On the Coming Standard of Living Crisis
“The battle outside ragin’ will soon shake your windows and rattle your walls, for the times they are a-changin’.”
In 2022, the crisis facing young men has finally gone mainstream. Political pundits from all sides of the aisle are asking: “What is happening to our young men?” They aren’t going to college, most are living at home, one third of them are sexless, and a record number of them aren’t looking for work. What is the cause of this? Answers range from “toxic masculinity” to a supposed failure to “man up.” Even though there are several possible factors, one thing is certain: that this is going to cause severe problems for our society. Not only will men’s lessened status lead to weaker social cohesion, lack of family formation, and a weaker military, but it will also cause a serious drop in our collective standard a living.

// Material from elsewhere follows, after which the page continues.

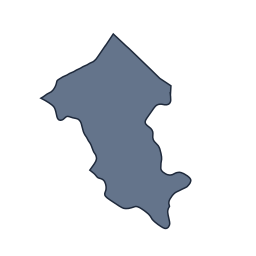 outline of El Llano, La Estrelleta, Dominican Republic, rotated 124°
{"feature_id": "3306468B67891946517614", "entity_name": "El Llano", "entity_type": "district", "adm_level": 2, "iso_a3": "DOM", "parent_name": "Dominican Republic", "parent_adm1": "La Estrelleta", "projection": "robinson", "projection_center": [-71.647, 18.809], "detail": "fine", "context": "isolated", "style": "filled", "palette": "slate", "viewbox_px": 256, "rotation_deg": 124, "n_neighbors": 0, "source": "geoboundaries", "source_scale": "gbopen_adm2", "svg_char_len": 2717}
<svg xmlns="http://www.w3.org/2000/svg" viewBox="0 0 256 256"><g transform="rotate(124 128 128)"><path d="M69.0,116.0L69.1,129.4L66.9,141.3L61.7,171.0L61.0,176.0L58.3,192.8L72.4,192.7L72.4,192.8L86.1,192.9L88.7,193.0L91.1,193.5L92.6,194.0L95.7,195.9L98.5,197.2L102.3,199.6L105.1,200.9L108.9,203.2L111.7,204.5L115.4,206.9L118.2,208.2L122.0,210.6L127.1,212.9L128.4,213.2L129.0,213.1L132.0,212.0L134.2,211.5L136.6,211.3L138.9,211.4L141.2,212.0L145.1,214.1L149.5,215.7L152.0,216.9L151.5,212.2L151.3,207.8L151.4,204.2L151.8,201.7L152.5,200.1L153.4,198.7L155.0,196.8L158.3,193.3L159.2,192.1L159.8,190.7L159.9,190.0L159.7,189.2L159.5,188.6L159.1,188.0L158.1,187.1L156.9,186.5L153.7,185.7L153.1,185.4L152.5,185.0L152.1,184.5L151.5,183.2L150.4,179.5L149.3,176.8L148.8,175.3L148.6,174.5L148.7,172.9L149.2,171.3L149.6,170.5L150.5,169.2L154.9,164.2L156.0,162.9L156.9,161.5L157.7,160.1L158.9,157.1L160.7,153.7L161.6,151.4L162.3,149.9L163.2,148.5L166.2,144.3L167.1,142.8L168.3,139.9L168.7,139.3L169.7,138.1L170.8,137.1L171.5,136.8L172.2,136.5L173.7,136.1L176.9,135.9L184.3,136.1L184.7,130.9L185.0,129.3L185.8,126.6L186.0,125.4L185.8,124.1L185.2,122.2L184.9,120.8L184.9,119.2L185.4,117.6L186.3,116.2L187.3,114.9L188.5,113.7L189.8,112.7L191.2,111.9L191.9,111.6L195.2,110.7L196.3,109.9L196.8,109.3L197.1,108.6L197.3,107.8L197.6,106.1L197.7,102.4L197.6,91.8L197.4,88.9L197.1,87.1L196.8,86.2L196.0,84.7L194.4,82.6L192.0,80.4L189.7,78.6L188.7,77.7L188.0,76.3L187.5,73.9L187.4,71.2L187.4,68.4L187.6,65.6L187.9,62.8L188.6,60.3L190.2,56.8L190.6,55.0L190.9,53.1L191.2,49.1L191.2,45.3L191.1,43.5L190.8,41.8L190.5,41.0L190.0,40.3L189.4,39.8L188.7,39.4L187.3,39.1L185.9,39.3L185.1,39.4L183.7,40.1L182.4,41.2L177.5,46.3L175.5,48.1L174.1,48.9L173.3,49.2L171.8,49.6L169.7,49.8L167.8,51.9L167.2,52.3L165.8,53.0L164.2,53.4L162.5,53.5L159.1,53.5L156.6,53.1L155.0,52.6L153.6,51.9L151.1,50.4L148.4,48.9L145.2,47.0L143.8,46.3L142.9,46.1L140.4,45.8L138.8,45.8L137.3,46.2L136.5,46.5L135.9,47.0L135.4,47.7L134.8,49.3L134.5,51.9L134.6,54.6L134.7,56.4L135.3,59.1L136.0,60.7L137.5,62.4L138.6,63.3L141.8,65.1L142.9,66.1L143.8,67.3L144.5,68.9L144.8,69.8L145.0,71.6L145.0,74.4L144.6,76.1L143.9,77.5L142.9,78.4L138.7,81.0L135.2,82.6L133.1,84.1L130.6,86.5L127.6,89.9L126.6,91.4L125.8,93.0L125.4,94.6L124.5,98.6L124.2,99.3L123.5,100.6L122.0,102.2L118.3,104.5L117.2,105.5L116.4,106.8L116.1,107.4L115.6,109.0L115.2,113.7L114.8,115.2L114.6,115.9L114.1,116.5L113.6,117.0L112.9,117.4L111.4,117.8L109.0,117.9L97.5,117.7L94.9,117.5L93.3,117.1L91.9,116.3L91.3,115.8L90.3,114.7L89.5,113.5L88.3,110.7L87.1,108.9L86.0,108.0L85.4,107.6L83.9,107.3L82.4,107.5L81.1,108.1L78.1,110.3L75.7,112.3L75.7,112.0L69.0,116.0Z" fill="#64748b" stroke="#1e293b" stroke-width="1.5"/></g></svg>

In 2019, Morgan Stanley released a study called “Rise of the SHEconomy” in which they made the shocking prediction: by 2030, 50% of women ages 18–45 in the US will be single and childless. Why is it that more women than ever before are entering the workforce, yet not getting married? The average age of first marriage in the US is the oldest ever recorded, 29 for men and 28 for women. With record inflation, lack of housing, and a high cost of living, most men simply can’t afford to start a family. As such, more and more women are turning to the workforce to support themselves. Let’s leave out for a moment the issue of how feminism encourages women to enter the workforce and be outright adversarial to men, and instead look at some figures from the Brookings Institute:
Men’s college enrollment rates are at an all-time low. The reason? The soaring costs, leftist agendas, and openly anti-male affirmative action policies are pushing men away. Many in our circles would at first glance say that this is good news, since there are now fewer men being shoved into the hands of our ideological enemies. But that’s not the whole story. What happens when men don’t go to college and don’t obtain the degrees required to enter into the higher-paying jobs in the workforce? If men won’t be getting those jobs, then that leaves women to step up. But are women stepping up? The data shows us they are not. For example, men dominate in fields such as engineering, high finance, and computer programming — as much as 85% in some cases. Law seems to be the only high-level career where women are matching men step for step, but even in law, women make less than men. I don’t need to hash out the tired argument of the “wage gap” here, but what is more important is the levels of debt and jobs that are actually important to the economy.